Nord : le curé de Vendeville, accusé d'attouchements sexuels, ne nie pas les faits et est suspendu par le diocèse

Le prêtre de 73 ans reconnaît "qu'il s'est passé quelque chose".

Église (illustration).
Église (illustration). (JOHAN BEN AZZOUZ / MAXPPP)

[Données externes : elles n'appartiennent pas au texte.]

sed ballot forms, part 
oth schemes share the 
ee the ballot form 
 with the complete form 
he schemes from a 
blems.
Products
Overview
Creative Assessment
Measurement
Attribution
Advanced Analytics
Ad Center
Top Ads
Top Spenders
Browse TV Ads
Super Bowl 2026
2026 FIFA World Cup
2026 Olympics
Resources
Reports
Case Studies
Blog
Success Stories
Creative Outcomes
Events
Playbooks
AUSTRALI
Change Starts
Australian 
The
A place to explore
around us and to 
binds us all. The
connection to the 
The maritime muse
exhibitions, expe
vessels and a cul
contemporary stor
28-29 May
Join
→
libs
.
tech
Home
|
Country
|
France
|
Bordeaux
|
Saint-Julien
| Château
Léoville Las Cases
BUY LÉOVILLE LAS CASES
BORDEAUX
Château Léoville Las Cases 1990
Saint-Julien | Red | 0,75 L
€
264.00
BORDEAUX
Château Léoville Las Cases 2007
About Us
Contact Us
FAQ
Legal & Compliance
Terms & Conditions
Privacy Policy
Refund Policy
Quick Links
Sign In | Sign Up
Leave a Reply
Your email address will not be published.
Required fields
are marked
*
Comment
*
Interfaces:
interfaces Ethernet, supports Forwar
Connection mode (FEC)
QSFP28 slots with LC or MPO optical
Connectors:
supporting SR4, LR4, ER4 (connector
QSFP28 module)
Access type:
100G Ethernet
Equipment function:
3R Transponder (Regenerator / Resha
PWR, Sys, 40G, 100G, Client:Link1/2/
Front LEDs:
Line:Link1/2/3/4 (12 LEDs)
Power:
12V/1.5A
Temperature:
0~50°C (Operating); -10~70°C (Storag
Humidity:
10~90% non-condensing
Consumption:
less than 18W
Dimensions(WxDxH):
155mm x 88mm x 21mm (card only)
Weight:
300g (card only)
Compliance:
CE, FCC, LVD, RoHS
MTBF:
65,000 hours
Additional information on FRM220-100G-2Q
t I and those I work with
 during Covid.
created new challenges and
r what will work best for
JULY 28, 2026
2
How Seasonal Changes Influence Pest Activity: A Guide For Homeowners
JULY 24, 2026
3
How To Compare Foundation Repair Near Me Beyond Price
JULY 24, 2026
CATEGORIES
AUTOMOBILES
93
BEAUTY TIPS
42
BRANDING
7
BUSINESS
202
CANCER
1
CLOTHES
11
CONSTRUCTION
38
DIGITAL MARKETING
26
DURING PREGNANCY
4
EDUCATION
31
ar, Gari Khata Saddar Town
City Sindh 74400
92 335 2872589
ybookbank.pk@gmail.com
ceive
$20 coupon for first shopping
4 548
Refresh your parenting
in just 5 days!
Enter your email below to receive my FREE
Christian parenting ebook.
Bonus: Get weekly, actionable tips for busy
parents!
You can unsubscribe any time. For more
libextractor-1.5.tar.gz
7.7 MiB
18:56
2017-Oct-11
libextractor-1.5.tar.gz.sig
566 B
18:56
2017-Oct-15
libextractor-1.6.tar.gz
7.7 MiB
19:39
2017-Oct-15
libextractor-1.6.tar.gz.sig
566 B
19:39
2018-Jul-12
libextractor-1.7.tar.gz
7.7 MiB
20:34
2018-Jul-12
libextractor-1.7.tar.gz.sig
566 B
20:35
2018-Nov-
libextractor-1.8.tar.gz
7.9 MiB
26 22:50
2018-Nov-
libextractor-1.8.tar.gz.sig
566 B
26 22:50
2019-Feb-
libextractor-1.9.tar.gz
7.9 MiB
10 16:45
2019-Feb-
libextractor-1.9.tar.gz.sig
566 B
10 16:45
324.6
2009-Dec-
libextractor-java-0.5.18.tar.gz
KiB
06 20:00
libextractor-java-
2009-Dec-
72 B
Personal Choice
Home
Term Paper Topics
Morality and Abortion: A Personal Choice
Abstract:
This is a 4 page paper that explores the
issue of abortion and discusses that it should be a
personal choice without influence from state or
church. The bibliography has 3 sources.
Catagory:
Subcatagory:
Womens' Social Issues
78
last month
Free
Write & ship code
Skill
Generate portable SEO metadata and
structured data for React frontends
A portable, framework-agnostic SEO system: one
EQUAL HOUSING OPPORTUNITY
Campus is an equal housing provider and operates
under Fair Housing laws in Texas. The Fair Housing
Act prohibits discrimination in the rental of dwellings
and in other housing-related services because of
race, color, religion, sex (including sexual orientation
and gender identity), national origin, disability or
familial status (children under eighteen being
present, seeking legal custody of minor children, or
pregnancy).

L'abbé Régis Beils, curé de Vendeville depuis 2014, a été suspendu par le diocèse de Lille, lundi 24 juin, révèle France Bleu Nord. Sur Facebook, un homme l'accuse d'attouchements sexuels en 1992, alors qu'il était aumônier du lycée Saint-Paul. Selon le vicaire général, le prêtre de 73 ans reconnaît "qu'il s'est passé quelque chose".

La déflagration a débuté jeudi, lorsqu'un ancien élève du lycée Saint-Paul de Lille, Grégory, poste un texte sur Facebook, accusant le curé d'attouchements, alors qu'il était aumônier du lycée, en 1992. La victime était âgée de 17 ans.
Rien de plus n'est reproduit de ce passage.